Drop-in ranges are similar to slide-in models — they sit flush with the surrounding countertops and all the controls are located at the front of the unit. But this type of range looks like you dropped it between two cabinets because of a strip of cabinetry you place beneath the appliance.
The search for an oven or range can resemble a visit to a car dealership — there are always opportunities to upgrade. Assess your needs and decide if these bonus features are worth throwing down more money for an appliance.
Companies have become more proactive in including wireless capabilities such as Wi-Fi, Bluetooth and near-field communication (NFC) in their ovens and stoves so you can control your appliance from your smartphone. For example, you could begin to preheat your Wi-Fi-enabled oven on your way home from the grocery store, so it’s ready for your frozen pizza by the time you get home.
Manufacturers have also started to connect appliances with smart-home products to add some automation and voice control in the kitchen. For example, GE’s Wi-Fi-connected ranges work with Alex and Google Assistant, so you can give voice commands to control your appliance. And Jenn-Air wall ovens work with Nest Learning Thermostats ($269 at Amazon) so you can automatically lower your home’s temperature when the ovens get hot.
Convection fans are built into the back of oven walls. They circulate the heat in the oven so hot air is more evenly dispersed, which means your food will bake more evenly. You’d want convection fans if you’re baking food like cookies on more than one oven rack at the same time. Midprice ovens will have at least one convection fan. Some ovens have what’s called “true” or “European” convection, which means there’s a heating element that surrounds the fan that warms the air as the fan blows. Read more about the science of convection here.
Special cooking modes
Your basic oven can bake and broil. But as the price for ovens increases, you’ll see that there are more cooking options. For example, ovens with convection fans will have modes for convection baking and convection roasting, which will enable the fans and heating elements. Some ovens also come with cook settings for specific foods, such as pizza or turkey, or food preparation methods, like dehydration or bread proofing.
Bottom drawers (baking/warming/broiling)
Some ranges come with a bottom drawer that can serve one of many purposes depending on the model. Some range ovens offer a baking drawer, which enables a person to use the main oven to roast or broil, and the baking drawer for smaller dishes, so you can cook more than one thing at the same time using different temperatures. A warming drawer will keep food warm, but it won’t cook the food. Some ovens have a broiler drawer, which functions like a traditional broiler and must be watched just as closely to ensure that food does not burn.
Temperature probes plug into the wall of your oven, and you use them to monitor the internal temperature of meat as it cooks.
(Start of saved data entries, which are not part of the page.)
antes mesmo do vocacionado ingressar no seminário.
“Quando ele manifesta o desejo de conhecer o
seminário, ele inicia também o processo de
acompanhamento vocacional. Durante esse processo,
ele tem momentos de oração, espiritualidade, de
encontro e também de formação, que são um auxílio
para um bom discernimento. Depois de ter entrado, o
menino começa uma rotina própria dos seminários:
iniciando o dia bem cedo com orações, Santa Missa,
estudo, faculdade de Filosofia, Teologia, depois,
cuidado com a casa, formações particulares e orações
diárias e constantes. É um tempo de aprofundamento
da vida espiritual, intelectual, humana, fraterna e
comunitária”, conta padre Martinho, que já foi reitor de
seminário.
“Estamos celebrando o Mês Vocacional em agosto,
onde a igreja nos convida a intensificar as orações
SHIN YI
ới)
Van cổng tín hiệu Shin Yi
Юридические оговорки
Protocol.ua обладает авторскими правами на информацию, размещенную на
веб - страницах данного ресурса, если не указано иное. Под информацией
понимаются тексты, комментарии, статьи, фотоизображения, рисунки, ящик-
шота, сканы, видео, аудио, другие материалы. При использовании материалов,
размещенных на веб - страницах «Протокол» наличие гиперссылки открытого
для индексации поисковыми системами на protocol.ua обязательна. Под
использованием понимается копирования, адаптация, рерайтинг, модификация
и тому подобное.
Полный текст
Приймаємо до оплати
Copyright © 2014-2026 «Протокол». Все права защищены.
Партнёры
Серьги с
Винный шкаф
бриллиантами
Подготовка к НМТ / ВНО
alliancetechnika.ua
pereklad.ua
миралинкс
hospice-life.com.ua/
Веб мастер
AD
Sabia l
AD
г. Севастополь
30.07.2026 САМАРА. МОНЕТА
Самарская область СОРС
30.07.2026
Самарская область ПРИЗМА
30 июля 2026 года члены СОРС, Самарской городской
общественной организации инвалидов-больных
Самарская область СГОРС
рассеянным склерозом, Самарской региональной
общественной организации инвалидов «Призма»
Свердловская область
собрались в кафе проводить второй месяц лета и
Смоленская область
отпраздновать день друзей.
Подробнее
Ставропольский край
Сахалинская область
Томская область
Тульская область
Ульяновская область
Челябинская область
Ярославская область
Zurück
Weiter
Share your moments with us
The temperature displays on the control panel of your oven, so you don’t have to open the door to see if your dish is done.
Double ovens in conventional space
The ovens on some ranges have dual baking chambers, which give you the flexibility of double wall ovens without the need for more space. These ovens allow the convenience of simultaneous cooking at different temperatures. Some ovens come with a divider that allows you to split your single oven into two unique temperature zones that will remain separate as long as the divider is in place.